You may be on to something.
It's true that many things are different in this version, the way income works (with no penalty for having more gangers in your gang), the way gear is glued to a given fighter until they die, the way gang rating and reputation work, the way campaigns work (with cycles, turf wars and stuff)...
Maybe hired gun are now meant as a end-of-turf-war thing and not as a come back mechanism.
Naw. It's not us. Its GW. We are not the problem,they are. I, as well as many of us here, have years of experience playing games, and we have a pretty good handle for rules.
I use to play Advance Squad Leader, and its rule system that rivals a lawyer's shelf of tomes was way more consistent that GW's.

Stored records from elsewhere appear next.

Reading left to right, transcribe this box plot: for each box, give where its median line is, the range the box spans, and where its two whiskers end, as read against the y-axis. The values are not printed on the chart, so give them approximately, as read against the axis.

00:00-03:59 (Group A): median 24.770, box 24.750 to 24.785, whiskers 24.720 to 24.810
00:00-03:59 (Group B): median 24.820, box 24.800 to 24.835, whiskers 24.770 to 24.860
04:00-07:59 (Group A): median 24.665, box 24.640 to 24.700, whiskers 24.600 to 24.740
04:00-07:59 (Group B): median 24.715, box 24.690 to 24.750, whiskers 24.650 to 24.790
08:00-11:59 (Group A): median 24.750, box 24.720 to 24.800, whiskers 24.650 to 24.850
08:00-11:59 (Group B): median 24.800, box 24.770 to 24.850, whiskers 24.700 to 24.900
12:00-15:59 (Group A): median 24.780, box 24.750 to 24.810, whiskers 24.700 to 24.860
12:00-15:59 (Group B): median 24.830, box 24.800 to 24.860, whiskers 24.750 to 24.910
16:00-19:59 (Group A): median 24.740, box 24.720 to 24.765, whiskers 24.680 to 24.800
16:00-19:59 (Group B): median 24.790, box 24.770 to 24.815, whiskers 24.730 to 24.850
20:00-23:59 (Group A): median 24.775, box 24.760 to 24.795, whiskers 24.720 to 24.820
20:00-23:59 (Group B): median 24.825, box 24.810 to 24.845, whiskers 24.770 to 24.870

And when there were errors in ASL, errata was swiftly forthcoming.
Avalon Hill and its successors respected their knowledgeable customer base, GW doesn't.
Reading these threads have frustrated me, and I, who eagerly awaited for NC17, have held back purchasing the latest Gang war supplements because they are full of errors and incomplete. My money and shelf space is tight enough, only to have them age-out when GW's "New and improved" versions come out several years from now.

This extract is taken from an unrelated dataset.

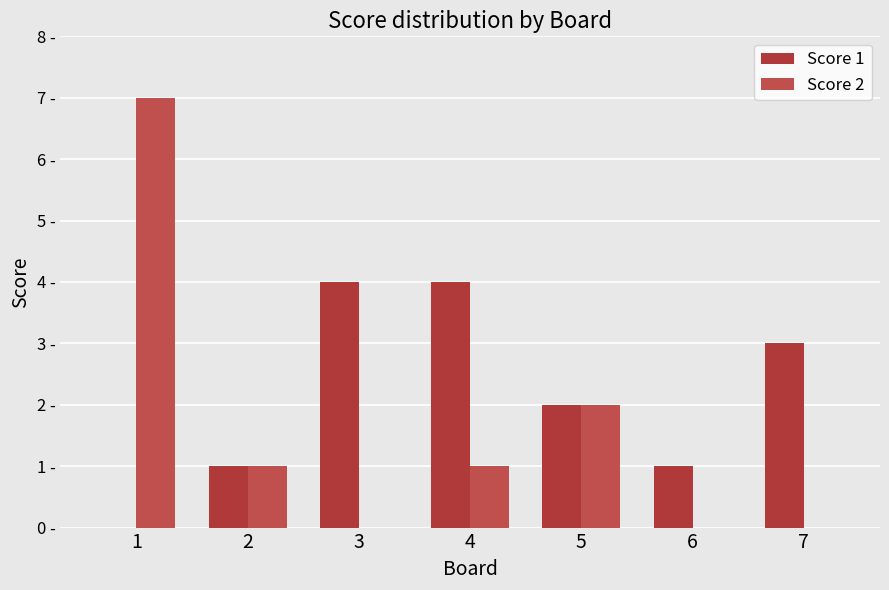

Where is Score 1 nearest to the value 2?

5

There is absolutely no excuse for a game company with this much experience and resources to not learn from the past. Especially when they have a rich mine of an already and popular game to produce a consistent set of rules from. I think they are math challenged at GW. They just can't get the numbers right to balance things out. I think GW is lazy, didn't care to put too much resources in the development of NC17, and let Andy Hoare and his team run NC17 without any oversight. They treated him as infallible since he was old Guard. No one dares questioned him.
Or, as it has been suggested, it is intentionally sloppiness by GW to string customers along, by giving us
almost, but not quite completed rule systems rife with errors. I know from experience they don't listen to their customer base. Thorgor would make a better rule system designer to Andy and his group of yes-men playtesters that instinctively get what he means--Or pretends too, even though it does not translate plainly to the rest of us gamers. I think Andy and GW make games for themselves, then sell them to customers who don't understand the hidden mystery of playing them like they do. They are the high priests of the big secret that is too ineffable for us commoners to understand, and so they hold us in their thrall, requiring we pay to get bits of clarification now and then. And just when we get close to having a complete picture, then the present rules are trashed for a new edition.
Sorry for the rant. I know they are common enough about GW. It's just I'm tired of being jerked around. I want to dig into this game and play it, and not stop and wrestle with a broken and incomplete rule system that makes me doubt my own intelligence and tears at my sanity.